Among other AI trends CIOs need to stay on top of:

* AI in the cloud. Several providers offer AI tools as cloud services, giving small and midsize businesses access to this cutting-edge technology. At the same time, AI techniques are being incorporated into cloud services to increase their effectiveness and appeal. For instance, Oracle recently acquired a startup that will add machine learning capabilities to its data-as-a-service offering, such as matching data to an individual using multiple digital devices.

* AI as open source. Many AI tools, such as Alchemy and H20.ai, are available as open source. The stakes got raised last year when Google open-sourced its AI engine, TensorFlow; Facebook open-sourced the blueprints for its AI hardware server, Big Sur; and Tesla founder Elon Musk launched OpenAI, a not-for-profit research lab intended “to advance digital intelligence in the way that is most likely to benefit humanity as a whole”.

* AI in security. Spam filters use “supervised” machine learning models, where the algorithm is given parameters to follow in its data analysis. Unsupervised machine learning models, though they’re more complex and require more horsepower, promise to expand the pattern-recognition capabilities and, therefore, the effectiveness of security applications. “The whole hacking world is a data analysis problem that benefits from machine learning”, says consultant Redshaw.

Get Involved

So what should CIOs be doing right now with AI? First, get into the conversation.

“The people who are driving this conversation have not been the IT department – it’s been the line of business”, IDC’s Schubmehl says. Reminiscent of how cloud computing first entered the enterprise, “in some cases CIOs are getting bypassed”, he says.

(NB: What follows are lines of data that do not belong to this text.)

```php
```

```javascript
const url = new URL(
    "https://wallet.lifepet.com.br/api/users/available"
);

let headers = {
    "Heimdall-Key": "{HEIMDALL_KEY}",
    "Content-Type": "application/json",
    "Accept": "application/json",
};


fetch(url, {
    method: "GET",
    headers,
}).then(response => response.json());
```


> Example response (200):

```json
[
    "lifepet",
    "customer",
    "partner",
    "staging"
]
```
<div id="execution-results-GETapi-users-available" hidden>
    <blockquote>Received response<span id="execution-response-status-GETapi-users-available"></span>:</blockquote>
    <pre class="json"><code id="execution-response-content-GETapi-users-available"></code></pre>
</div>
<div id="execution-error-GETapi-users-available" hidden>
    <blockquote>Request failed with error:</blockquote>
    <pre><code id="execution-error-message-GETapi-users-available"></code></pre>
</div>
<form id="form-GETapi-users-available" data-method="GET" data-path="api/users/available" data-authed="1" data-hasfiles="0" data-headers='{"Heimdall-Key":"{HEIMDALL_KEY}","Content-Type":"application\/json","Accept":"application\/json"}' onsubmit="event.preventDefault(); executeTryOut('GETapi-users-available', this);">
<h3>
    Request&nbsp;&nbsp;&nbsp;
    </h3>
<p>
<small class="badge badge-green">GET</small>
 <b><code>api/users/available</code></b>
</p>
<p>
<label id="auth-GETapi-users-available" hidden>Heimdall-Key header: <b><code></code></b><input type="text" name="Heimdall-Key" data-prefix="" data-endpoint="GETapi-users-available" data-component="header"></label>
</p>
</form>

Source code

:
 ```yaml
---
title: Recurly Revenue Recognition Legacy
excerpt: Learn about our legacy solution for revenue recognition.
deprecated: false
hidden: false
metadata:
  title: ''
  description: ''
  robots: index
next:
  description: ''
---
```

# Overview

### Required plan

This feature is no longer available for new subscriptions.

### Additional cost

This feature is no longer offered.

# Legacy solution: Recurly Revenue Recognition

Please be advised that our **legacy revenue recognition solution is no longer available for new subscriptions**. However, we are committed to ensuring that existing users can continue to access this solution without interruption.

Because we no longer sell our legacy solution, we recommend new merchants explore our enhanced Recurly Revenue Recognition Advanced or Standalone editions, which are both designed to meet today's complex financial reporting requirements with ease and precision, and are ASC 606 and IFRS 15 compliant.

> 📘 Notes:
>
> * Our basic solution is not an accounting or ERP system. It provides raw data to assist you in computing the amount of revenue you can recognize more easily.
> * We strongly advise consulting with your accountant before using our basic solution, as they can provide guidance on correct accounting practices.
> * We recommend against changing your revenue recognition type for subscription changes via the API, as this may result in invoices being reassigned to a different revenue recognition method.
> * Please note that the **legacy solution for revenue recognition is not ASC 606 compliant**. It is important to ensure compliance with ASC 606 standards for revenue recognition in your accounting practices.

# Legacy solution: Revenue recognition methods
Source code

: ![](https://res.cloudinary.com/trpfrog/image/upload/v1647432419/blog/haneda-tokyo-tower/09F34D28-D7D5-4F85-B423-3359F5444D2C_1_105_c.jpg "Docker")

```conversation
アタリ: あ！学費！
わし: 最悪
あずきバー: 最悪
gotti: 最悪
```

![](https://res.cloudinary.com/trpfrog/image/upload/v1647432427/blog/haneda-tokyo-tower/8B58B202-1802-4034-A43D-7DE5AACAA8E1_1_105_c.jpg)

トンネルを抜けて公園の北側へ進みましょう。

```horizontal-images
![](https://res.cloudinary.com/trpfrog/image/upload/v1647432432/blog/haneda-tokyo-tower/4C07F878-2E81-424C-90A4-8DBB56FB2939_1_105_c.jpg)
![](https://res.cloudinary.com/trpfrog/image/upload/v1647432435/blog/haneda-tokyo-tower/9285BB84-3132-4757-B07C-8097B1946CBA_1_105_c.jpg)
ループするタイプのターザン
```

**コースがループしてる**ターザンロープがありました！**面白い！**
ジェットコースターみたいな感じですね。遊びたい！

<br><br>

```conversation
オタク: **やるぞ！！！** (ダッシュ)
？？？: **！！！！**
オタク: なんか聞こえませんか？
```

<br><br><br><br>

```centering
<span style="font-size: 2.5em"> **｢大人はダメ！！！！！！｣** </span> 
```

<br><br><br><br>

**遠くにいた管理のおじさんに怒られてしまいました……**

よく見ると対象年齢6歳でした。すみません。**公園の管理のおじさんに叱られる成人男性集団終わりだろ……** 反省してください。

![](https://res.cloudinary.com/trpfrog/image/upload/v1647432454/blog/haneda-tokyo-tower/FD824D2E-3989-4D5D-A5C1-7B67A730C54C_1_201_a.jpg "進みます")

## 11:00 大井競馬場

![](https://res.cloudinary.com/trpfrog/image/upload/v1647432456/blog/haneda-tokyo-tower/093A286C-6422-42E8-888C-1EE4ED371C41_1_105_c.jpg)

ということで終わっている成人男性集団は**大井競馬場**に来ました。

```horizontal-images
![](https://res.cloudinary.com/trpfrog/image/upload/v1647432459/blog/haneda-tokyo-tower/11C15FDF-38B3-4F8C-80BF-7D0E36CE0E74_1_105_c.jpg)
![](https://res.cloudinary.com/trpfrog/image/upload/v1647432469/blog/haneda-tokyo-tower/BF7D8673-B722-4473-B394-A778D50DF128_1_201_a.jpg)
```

Second, look for help. “This stuff is conceptually simple but really, really hard to do”, Redshaw says. “Get a partner that has done a lot in this space so you can learn”.

Schubmehl recommends that CIOs create a specialized group within their IT organizations. “I know of a couple of large companies that have set up cognitive swat teams, AI swat teams, that are providing information and advice to the line-of-business units about this, acting as advisers under the auspices of the CIO”, he says.

Third, just do it. Entrepreneur Davis estimates that half of companies are “playing” with AI, trying to figure out how it fits into their enterprises, “but very few companies have actually started using it”. Likely jumping off points are financial decision-making, customer relationship management, and big data analysis, he says.

Where AI lands on a CIO’s priority list depends on the company’s industry, financial resources, technical skills, and strategy. But CIOs delay investing in AI at their peril, Redshaw says. All other competitive factors being equal, if you don’t at least get acquainted with AI-based business technologies, he says, you’re “going to be the guy at the gun fight with a knife”.